───── Seçilmiş bölüm ─────

En son İmam sırada, Kadınların feryad-u figanları yumuşatmamıştı İslam’ı akıllarına- zevklerine göre yorumlayan Kufelileri, Şamlıları.

İmam da tatmıştı o şerbeti. Yıllar önce Nebi vermişti o güzel müjdeyi. Zeyneb’in feryadı mesaj olurken o çölde, çanaktaki toprak kana dönmüştü Medine’de.

Yas başlamıştı eş zamanda her yerde. Cennet gençlerinin efendisi, ümmetin ağır “Gaflet” hastalığına kanıyla sunmuştu en sağlam bir ilaç.

Çok konuşuldu denildi Kerbela’nın ardından, yakıldı ağıtlar, alındı beraatler.
Kerbela bir zihniyeti bertaraf etti o gün. “İki zebih (kurbanlığın) oğluyum” diyen Peygamberin kurbanlık İsmail’i olmuştu Hüseyn o gün.

Uhuvvette bir kapı daha kırmıştı zalimler, ne din bilmiş ne vicdan, ahlaktan tamamen uzak. Kerbela’nın yarası açıldıkça açıldı dört bir yana intikam duyguları saçıldı.

─────

## Görev maddesi
Kerbela metnindeki "Çok konuşuldu denildi" ifadesinden "intikam duyguları saçıldı." ifadesine kadar olan bölümü hiç değiştirmeden yazın. Ardından gelen materyalin Kerbela metniyle hiçbir ilgisi yoktur.

───── Veri alıntısı ─────

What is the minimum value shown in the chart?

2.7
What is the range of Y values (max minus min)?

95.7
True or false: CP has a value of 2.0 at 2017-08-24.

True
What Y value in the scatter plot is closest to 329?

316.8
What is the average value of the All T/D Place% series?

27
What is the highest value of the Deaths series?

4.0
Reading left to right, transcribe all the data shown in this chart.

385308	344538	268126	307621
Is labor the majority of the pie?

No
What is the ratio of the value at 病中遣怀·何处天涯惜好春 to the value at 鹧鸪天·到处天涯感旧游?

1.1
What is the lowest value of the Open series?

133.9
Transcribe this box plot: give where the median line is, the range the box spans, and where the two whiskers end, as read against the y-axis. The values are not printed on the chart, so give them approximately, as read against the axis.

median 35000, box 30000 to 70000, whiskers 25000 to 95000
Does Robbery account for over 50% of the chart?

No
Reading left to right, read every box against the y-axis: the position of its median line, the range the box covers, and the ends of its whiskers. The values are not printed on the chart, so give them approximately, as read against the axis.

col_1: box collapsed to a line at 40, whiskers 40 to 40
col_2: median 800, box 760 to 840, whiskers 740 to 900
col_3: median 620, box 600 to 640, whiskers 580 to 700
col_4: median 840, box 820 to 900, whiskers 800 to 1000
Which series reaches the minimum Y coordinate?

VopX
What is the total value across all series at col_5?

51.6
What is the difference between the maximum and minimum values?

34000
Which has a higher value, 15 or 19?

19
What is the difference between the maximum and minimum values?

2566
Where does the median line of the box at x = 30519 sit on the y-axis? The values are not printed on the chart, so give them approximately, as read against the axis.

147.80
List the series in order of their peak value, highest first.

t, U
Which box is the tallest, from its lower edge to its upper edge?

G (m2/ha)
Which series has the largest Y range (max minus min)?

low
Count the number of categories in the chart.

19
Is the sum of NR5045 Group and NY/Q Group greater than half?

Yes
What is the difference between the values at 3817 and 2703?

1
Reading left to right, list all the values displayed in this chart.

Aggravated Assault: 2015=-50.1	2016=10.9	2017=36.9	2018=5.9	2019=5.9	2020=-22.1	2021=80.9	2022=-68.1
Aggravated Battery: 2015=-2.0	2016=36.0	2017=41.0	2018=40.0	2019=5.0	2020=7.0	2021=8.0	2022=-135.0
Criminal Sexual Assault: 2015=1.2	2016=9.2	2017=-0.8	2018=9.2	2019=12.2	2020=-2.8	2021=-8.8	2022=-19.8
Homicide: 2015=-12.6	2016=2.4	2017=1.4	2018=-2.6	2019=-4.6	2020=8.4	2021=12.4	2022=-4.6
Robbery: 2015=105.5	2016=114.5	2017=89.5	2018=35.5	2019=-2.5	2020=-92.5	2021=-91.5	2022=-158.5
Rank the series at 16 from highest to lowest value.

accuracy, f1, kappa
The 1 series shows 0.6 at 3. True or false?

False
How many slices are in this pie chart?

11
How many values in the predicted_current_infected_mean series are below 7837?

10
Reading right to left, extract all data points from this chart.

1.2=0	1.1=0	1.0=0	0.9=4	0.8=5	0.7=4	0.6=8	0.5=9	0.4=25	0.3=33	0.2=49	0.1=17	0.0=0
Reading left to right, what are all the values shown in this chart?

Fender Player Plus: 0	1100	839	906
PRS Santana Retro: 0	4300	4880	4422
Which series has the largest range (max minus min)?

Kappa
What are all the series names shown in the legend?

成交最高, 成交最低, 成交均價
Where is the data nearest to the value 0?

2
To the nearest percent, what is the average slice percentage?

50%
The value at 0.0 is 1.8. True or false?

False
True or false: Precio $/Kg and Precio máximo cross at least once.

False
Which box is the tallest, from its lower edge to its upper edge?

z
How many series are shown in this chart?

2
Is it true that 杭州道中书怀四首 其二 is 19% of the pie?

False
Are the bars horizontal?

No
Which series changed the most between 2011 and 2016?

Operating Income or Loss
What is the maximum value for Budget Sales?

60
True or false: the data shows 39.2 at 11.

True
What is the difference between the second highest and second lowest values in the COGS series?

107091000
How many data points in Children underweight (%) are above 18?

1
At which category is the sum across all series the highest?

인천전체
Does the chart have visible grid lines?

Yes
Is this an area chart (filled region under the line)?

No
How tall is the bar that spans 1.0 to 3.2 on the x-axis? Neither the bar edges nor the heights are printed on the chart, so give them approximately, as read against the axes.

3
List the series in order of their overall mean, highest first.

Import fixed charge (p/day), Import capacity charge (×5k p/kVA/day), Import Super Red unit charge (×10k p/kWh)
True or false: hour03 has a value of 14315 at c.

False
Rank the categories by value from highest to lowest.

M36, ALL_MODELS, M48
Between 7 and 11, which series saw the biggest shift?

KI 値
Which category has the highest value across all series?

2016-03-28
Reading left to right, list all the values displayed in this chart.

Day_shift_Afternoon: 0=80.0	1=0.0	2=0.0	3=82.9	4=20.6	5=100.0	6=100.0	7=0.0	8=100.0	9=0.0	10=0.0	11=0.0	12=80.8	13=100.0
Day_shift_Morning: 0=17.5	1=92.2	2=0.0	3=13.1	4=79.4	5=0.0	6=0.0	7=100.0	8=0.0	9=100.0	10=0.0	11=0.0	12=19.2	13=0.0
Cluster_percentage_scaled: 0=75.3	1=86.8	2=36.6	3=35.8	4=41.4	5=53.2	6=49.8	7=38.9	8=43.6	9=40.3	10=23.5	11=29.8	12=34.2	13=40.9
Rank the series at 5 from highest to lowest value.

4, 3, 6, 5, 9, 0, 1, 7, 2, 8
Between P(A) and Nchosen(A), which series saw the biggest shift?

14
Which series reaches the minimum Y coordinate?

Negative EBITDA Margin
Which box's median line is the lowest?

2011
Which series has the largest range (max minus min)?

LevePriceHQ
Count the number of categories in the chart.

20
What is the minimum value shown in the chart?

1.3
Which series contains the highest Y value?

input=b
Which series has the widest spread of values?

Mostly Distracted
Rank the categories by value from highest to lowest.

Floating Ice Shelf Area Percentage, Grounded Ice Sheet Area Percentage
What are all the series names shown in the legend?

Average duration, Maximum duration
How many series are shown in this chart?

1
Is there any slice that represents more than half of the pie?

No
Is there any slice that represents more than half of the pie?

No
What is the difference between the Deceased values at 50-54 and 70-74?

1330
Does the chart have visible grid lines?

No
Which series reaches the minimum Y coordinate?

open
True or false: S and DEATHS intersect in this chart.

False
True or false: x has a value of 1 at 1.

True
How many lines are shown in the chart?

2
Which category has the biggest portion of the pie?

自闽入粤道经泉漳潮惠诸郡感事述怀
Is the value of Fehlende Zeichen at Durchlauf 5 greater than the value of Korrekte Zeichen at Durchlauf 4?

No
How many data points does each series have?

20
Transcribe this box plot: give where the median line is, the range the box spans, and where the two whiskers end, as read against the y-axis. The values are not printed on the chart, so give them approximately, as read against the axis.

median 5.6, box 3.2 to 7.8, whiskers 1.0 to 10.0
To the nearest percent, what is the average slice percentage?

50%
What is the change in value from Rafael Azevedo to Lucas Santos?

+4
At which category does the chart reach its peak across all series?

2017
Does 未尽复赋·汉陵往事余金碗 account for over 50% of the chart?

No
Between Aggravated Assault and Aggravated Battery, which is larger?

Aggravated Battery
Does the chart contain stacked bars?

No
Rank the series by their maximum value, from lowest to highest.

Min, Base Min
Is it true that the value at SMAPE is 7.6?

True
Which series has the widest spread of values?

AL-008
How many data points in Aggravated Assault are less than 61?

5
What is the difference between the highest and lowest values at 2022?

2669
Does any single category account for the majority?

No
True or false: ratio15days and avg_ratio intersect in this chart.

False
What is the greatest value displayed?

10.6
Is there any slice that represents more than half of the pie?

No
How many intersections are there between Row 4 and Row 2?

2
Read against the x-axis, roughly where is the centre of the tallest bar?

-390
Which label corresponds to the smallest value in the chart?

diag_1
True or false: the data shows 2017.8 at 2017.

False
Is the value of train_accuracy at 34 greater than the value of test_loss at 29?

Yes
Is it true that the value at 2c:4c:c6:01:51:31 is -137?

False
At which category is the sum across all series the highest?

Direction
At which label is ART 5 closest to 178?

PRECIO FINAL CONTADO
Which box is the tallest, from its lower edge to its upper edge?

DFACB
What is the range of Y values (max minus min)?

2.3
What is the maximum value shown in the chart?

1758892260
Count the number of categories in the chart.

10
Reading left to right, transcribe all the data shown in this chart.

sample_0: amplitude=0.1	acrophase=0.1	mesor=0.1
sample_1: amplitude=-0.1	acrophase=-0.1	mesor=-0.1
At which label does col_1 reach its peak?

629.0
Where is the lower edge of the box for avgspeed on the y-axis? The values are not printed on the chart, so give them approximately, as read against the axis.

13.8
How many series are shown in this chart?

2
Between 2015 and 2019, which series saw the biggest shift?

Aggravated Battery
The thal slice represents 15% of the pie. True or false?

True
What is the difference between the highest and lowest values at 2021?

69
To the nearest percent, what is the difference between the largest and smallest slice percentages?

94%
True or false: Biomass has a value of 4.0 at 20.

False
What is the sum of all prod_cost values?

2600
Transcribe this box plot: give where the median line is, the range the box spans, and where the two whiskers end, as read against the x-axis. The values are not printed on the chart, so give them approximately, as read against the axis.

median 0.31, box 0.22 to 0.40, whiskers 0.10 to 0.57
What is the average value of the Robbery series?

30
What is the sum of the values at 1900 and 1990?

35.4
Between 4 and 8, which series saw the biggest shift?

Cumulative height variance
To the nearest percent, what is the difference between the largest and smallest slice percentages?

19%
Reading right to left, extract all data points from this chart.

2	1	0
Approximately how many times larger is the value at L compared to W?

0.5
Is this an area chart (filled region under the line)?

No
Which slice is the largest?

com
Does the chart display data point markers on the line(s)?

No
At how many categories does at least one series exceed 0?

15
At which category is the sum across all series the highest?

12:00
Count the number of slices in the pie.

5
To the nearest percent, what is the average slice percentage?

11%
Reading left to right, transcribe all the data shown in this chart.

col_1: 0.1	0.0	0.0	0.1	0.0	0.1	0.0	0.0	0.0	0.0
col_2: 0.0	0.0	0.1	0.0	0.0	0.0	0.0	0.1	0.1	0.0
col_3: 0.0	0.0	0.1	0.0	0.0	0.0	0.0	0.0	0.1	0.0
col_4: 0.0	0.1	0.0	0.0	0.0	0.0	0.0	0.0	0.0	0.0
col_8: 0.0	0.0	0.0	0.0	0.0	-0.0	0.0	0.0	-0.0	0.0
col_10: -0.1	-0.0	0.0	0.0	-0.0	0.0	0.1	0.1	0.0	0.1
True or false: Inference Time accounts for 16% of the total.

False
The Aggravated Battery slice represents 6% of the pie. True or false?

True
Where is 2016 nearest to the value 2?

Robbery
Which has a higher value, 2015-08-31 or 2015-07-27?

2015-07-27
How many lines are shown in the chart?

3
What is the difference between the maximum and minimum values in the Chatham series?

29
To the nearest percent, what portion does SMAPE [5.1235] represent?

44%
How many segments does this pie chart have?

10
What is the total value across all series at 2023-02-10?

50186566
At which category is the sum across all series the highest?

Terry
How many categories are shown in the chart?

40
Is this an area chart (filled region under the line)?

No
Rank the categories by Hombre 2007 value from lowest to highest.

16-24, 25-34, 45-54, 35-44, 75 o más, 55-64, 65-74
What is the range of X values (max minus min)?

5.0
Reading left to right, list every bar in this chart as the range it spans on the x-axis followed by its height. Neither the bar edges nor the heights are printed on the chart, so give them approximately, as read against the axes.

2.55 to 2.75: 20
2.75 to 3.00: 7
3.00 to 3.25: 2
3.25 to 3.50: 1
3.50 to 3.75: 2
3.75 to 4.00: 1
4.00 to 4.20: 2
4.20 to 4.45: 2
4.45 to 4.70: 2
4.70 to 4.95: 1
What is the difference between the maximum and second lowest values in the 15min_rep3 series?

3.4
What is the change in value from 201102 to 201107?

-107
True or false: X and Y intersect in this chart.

─────

## Sorunun çözümü
Çok konuşuldu denildi Kerbela’nın ardından, yakıldı ağıtlar, alındı beraatler.
Kerbela bir zihniyeti bertaraf etti o gün. “İki zebih (kurbanlığın) oğluyum” diyen Peygamberin kurbanlık İsmail’i olmuştu Hüseyn o gün.

Uhuvvette bir kapı daha kırmıştı zalimler, ne din bilmiş ne vicdan, ahlaktan tamamen uzak. Kerbela’nın yarası açıldıkça açıldı dört bir yana intikam duyguları saçıldı.